I recommend adding two pairs of earmuffs to your arsenal: I would get one pair of high noise reduction earmuffs such as the Peltor X5A (or the Peltor Optime 105) and one pair of general purpose earmuffs such as the light-weight Peltor Optime 98 (or alternatively the X4A).
Owning these two, you are well equipped to fend off noise intrusions. You will have a pair for maximum protection and a pair you can just pull out of your backpack or bag when you feel overwhelmed by the noise around you. The Optime 98 also tend to work well for most children.
- “Audio Frequency.” Wikipedia, February 2, 2017. https://en.wikipedia.org/w/index.php?title=Audio_frequency&oldid=763221171.
- Eddy B. Brixen. “Facts about Speech Intelligibility.” DPA Microphones, January 2016. http://www.dpamicrophones.com/mic-university/facts-about-speech-intelligibility.
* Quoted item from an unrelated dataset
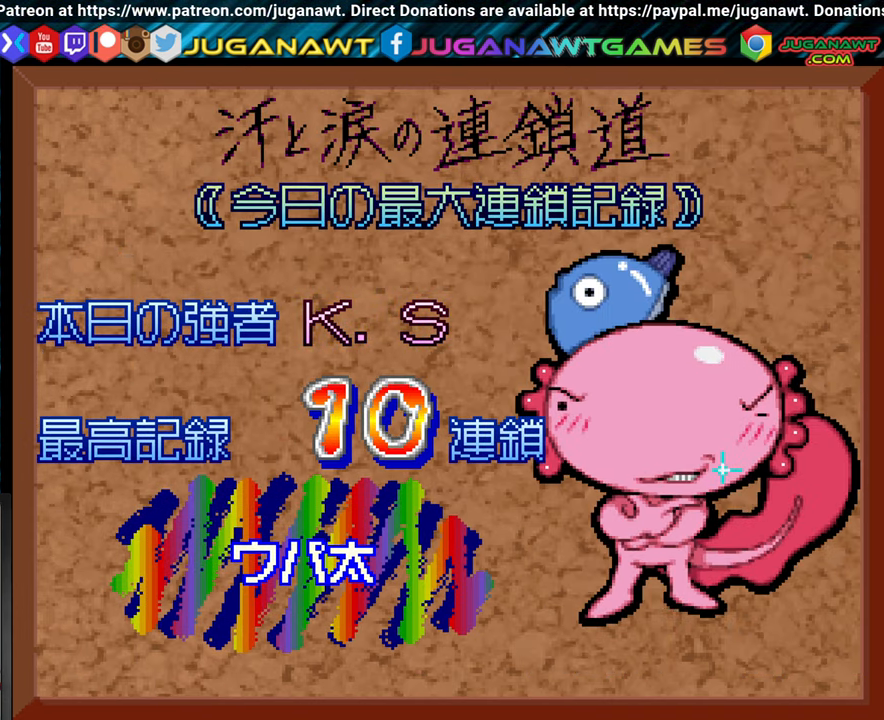
Gameplay with a controller (arcade stick); each line is a JSON object with the inputs held at the frame after it. "events" lists button and stick changes between this image and that frame as [ms after this image, input, new state], when the widget could be followed in between. Not read: L3 R3.
{"buttons": [], "left_stick": "center", "events": [[233, "CROSS", "down"], [366, "CROSS", "up"]]}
- Gerges, Samir NY, Mr L. Vedsmand, Mr H. Lester, and Kampmannsgade BAT-Kartellet. “Personal Measures and Hearing Conservation.” Geneva, Switzerland: Special Report of World Health Organization, 1995. http://cdrwww.who.int/entity/occupational_health/publications/noise11.pdf.
- Ravicz, Michael E., and Jennifer R. Melcher. “Isolating the Auditory System from Acoustic Noise during Functional Magnetic Resonance Imaging: Examination of Noise Conduction through the Ear Canal, Head, and Body.” The Journal of the Acoustical Society of America 109, no. 1 (January 2001): 216–31.